Ora la palla passa all’ufficio esecuzione penale della procura che dovrà emettere un ordine di carcerazione. La partita per gli avvocati Luigi Isolabella e Davide Ferrari sarà quella di evitare a Genovese di rientrare in carcere. Un compito non semplice anche perché la violenza sessuale è reato ostativo alla concessione delle misure alternative al carcere.
Ha deciso di ricorrere contro la condanna, invece, Sarah Borruso, l'ex fidanzata di Genovese, condannata in abbreviato a 2 anni e 5 mesi per concorso nella presunta violenza di Ibiza ai danni di una modella 23enne.
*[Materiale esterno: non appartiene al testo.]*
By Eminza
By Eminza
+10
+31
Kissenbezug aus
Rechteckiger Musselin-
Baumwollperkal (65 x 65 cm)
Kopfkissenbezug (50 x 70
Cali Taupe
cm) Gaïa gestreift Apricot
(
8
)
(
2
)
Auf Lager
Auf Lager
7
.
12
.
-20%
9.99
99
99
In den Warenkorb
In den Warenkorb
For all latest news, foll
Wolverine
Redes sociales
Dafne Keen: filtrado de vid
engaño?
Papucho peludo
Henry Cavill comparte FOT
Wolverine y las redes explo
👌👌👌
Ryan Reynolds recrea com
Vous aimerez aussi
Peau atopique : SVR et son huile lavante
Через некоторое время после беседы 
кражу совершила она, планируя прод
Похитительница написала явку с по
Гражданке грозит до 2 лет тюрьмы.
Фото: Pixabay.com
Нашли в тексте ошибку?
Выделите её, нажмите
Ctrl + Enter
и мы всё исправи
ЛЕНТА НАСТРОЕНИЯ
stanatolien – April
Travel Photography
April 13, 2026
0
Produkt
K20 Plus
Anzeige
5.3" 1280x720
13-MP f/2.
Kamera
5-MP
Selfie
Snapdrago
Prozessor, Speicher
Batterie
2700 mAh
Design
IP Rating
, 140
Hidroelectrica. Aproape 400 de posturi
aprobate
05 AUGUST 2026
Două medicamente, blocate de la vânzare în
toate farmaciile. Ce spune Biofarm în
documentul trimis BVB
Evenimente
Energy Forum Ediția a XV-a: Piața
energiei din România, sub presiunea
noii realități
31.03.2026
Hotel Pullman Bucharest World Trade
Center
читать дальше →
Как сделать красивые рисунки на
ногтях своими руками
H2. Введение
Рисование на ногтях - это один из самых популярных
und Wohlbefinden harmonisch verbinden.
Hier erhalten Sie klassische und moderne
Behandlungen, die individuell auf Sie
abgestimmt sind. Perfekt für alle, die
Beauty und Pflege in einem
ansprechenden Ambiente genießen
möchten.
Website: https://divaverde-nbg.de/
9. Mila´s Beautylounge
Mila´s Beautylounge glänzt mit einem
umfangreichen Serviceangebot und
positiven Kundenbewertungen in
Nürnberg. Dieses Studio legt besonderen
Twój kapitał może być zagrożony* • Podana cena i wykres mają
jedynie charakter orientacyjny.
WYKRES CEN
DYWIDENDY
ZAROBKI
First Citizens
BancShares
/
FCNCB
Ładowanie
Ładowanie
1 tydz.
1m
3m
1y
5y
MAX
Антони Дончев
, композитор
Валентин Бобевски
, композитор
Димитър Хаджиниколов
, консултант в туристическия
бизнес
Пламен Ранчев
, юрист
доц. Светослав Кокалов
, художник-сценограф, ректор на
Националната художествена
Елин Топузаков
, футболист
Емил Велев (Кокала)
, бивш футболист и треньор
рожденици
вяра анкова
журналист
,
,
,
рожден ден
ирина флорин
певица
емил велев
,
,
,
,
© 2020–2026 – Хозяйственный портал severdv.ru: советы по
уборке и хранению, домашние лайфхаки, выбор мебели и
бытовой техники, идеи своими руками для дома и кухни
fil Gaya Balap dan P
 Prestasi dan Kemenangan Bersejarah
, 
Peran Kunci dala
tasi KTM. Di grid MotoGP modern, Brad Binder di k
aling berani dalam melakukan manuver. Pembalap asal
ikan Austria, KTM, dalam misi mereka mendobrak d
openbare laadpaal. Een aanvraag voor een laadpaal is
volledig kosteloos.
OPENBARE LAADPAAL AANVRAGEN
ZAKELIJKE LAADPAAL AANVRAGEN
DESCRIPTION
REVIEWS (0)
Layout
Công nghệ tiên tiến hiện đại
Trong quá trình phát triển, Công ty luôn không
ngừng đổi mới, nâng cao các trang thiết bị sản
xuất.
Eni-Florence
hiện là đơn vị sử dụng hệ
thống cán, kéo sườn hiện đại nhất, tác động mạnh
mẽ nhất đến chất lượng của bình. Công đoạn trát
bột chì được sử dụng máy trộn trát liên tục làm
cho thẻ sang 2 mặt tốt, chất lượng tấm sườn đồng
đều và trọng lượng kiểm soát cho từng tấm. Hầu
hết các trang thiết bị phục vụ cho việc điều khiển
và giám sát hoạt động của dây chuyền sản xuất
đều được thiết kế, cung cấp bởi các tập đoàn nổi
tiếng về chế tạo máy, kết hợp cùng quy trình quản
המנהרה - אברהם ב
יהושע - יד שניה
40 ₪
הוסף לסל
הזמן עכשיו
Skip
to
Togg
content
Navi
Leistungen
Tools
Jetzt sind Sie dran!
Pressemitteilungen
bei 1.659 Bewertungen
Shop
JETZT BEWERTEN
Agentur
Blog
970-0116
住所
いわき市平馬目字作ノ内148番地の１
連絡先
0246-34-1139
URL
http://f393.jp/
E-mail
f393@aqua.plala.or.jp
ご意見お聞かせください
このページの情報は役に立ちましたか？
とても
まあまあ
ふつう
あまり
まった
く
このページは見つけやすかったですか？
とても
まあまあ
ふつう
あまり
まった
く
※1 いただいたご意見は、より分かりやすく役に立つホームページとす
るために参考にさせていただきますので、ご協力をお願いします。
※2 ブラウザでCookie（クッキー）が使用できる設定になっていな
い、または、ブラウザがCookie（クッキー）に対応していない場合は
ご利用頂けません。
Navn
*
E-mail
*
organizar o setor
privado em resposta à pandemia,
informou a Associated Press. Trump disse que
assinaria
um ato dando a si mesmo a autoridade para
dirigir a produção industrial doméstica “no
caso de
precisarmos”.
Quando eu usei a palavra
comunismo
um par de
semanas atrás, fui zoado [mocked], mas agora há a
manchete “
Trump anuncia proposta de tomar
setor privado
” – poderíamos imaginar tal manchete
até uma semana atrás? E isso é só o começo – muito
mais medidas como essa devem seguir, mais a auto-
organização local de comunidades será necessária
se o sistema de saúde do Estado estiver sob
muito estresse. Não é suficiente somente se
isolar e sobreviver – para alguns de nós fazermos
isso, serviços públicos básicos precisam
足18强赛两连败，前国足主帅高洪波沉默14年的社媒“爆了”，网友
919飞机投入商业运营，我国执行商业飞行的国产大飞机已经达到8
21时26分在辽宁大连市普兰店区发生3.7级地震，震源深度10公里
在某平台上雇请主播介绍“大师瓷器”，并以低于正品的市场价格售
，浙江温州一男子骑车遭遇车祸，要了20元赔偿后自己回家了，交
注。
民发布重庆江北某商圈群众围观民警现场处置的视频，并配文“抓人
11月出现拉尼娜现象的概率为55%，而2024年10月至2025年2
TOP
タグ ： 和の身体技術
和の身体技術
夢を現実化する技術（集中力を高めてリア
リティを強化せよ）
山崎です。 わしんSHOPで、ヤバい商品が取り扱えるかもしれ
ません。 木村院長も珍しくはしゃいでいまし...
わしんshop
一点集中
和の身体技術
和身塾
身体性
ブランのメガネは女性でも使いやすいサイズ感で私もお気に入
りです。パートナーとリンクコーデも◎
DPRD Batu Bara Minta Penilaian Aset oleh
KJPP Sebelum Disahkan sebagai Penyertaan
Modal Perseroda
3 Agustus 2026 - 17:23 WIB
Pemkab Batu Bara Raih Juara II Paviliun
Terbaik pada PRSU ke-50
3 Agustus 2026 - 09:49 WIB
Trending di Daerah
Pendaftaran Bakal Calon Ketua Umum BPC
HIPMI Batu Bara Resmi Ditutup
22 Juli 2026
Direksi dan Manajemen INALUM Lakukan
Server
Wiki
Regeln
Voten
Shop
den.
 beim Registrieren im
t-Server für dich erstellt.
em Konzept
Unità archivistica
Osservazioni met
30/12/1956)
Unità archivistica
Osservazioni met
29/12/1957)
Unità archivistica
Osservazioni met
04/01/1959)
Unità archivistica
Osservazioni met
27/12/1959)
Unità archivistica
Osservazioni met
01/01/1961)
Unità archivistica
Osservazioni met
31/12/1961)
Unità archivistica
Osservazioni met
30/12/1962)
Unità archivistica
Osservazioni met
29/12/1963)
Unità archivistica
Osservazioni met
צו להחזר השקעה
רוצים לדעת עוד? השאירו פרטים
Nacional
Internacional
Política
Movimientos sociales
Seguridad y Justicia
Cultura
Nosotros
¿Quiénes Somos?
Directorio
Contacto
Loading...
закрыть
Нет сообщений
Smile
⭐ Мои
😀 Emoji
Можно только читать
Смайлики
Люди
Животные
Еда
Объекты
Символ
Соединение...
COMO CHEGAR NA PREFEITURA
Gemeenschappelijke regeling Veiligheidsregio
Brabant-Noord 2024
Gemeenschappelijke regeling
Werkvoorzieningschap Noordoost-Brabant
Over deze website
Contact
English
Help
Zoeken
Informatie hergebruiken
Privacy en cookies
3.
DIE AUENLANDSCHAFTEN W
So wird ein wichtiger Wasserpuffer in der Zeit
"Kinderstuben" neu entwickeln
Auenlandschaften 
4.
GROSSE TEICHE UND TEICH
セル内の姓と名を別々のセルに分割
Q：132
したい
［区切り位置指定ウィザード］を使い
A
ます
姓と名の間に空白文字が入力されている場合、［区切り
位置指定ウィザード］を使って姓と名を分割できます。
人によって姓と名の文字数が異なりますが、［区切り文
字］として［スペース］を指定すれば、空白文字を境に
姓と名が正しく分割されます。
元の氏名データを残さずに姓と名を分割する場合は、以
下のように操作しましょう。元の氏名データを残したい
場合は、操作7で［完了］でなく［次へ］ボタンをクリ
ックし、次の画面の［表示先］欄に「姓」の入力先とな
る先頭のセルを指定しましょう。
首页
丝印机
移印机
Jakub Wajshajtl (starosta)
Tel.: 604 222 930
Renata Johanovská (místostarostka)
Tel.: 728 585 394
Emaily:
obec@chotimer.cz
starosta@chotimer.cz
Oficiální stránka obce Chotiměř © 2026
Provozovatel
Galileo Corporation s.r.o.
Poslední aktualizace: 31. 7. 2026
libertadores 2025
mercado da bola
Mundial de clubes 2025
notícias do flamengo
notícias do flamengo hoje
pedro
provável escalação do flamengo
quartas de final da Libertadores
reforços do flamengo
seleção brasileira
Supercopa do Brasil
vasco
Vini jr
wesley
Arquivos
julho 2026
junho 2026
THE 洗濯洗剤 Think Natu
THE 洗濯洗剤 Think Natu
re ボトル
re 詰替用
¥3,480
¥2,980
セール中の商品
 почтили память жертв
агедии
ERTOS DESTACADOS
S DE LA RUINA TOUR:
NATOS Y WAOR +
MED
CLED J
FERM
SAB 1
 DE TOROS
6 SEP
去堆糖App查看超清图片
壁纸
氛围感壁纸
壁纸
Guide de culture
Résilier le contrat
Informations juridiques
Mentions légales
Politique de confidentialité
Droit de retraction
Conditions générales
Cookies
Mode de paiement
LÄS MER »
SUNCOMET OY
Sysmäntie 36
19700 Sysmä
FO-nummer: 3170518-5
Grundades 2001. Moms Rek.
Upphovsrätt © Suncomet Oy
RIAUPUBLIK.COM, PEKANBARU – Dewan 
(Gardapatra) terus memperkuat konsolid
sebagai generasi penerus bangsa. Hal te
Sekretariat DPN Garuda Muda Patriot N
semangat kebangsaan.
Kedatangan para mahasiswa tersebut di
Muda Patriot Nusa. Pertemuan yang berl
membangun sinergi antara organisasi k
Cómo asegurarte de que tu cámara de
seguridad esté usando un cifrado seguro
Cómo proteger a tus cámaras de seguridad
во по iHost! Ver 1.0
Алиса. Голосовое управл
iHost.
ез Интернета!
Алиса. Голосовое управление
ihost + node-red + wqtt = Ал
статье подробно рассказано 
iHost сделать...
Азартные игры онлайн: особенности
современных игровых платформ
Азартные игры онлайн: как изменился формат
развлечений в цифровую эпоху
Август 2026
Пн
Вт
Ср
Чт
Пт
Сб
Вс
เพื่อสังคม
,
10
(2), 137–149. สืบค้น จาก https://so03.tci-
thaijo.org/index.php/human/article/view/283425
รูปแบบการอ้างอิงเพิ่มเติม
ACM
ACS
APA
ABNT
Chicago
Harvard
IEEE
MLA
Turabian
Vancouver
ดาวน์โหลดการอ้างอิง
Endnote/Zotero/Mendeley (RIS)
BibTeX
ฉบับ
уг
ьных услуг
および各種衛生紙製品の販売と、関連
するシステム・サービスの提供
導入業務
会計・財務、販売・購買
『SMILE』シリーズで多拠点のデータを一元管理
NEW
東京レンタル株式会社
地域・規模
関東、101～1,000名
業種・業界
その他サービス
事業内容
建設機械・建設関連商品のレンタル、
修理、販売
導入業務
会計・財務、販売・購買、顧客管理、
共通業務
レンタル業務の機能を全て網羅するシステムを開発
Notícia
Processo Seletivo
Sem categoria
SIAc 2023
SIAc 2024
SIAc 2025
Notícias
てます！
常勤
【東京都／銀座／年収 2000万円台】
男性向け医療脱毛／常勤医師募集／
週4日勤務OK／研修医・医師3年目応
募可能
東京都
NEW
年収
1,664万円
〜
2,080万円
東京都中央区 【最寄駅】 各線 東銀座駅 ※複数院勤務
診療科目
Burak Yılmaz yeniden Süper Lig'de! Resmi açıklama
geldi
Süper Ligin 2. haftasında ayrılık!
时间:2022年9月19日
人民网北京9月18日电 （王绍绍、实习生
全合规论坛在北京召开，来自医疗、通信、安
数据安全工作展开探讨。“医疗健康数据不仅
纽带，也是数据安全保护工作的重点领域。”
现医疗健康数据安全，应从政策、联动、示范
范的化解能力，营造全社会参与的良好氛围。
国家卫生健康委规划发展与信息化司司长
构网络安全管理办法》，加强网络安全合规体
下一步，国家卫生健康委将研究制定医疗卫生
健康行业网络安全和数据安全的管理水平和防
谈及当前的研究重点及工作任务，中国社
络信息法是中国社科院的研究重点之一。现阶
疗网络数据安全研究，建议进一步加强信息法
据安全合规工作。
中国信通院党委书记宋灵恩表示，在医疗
Al fondatore di startup digitali nel settore assicurativo resta ancora da affrontare un secondo processo relativo alla seconda tranche d’inchiesta in cui i pm Rosaria Stagnaro e Paolo Filippini, coordinati dall’aggiunto Letizia Mannella, lo accusano di altri dieci episodi di violenza sessuale, di cui uno solo tentato, e detenzione o accesso a materiale pornografico e intralcio alla giustizia. Contestazioni che gli sono state formalizzate nei primi giorni di novembre con un avviso di chiusura delle indagini preliminari.
Durante le indagini gli investigatori della quarta sezione della Squadra mobile ha trovato in un computer portatile di Genovese un archivio digitale rinominato “La Bibbia 3.0”, dove erano salvati numerosi video e immagini di «soggetti minorenni privi di vestiti o in atteggiamenti sessuali espliciti».
Ci sono poi altri 11 file che sarebbero stati consultati dal quarantacinquenne poche settimane prima del fermo del novembre 2020, rinominati con «gli acronimi tipici delle parole chiave di ricerca esplicitamente pedopornografiche, quali ‘pthc’, ‘lolita’, ‘babyshi’ e ’lolifuck’».
C’è poi l’accusa in concorso con il suo amico Daniele Leali, assistito dall’avvocato Sabino Di Sibio, di aver minacciato e poi pagato con 8mila euro la giovane vittima della violenza subita a “Terrazza Sentimento” tra il 10 e l’11 ottobre di due anni fa.
Era stato Genovese - secondo le indagini della Squadra mobile - a consegnare la somma da offrire all’allora modella diciottenne per modificare quanto dichiarato nella denuncia della giovane contro di lui. Per il secondo filone i rappresentanti dell'accusa devono ancora depositare la richiesta di rinvio a giudizio.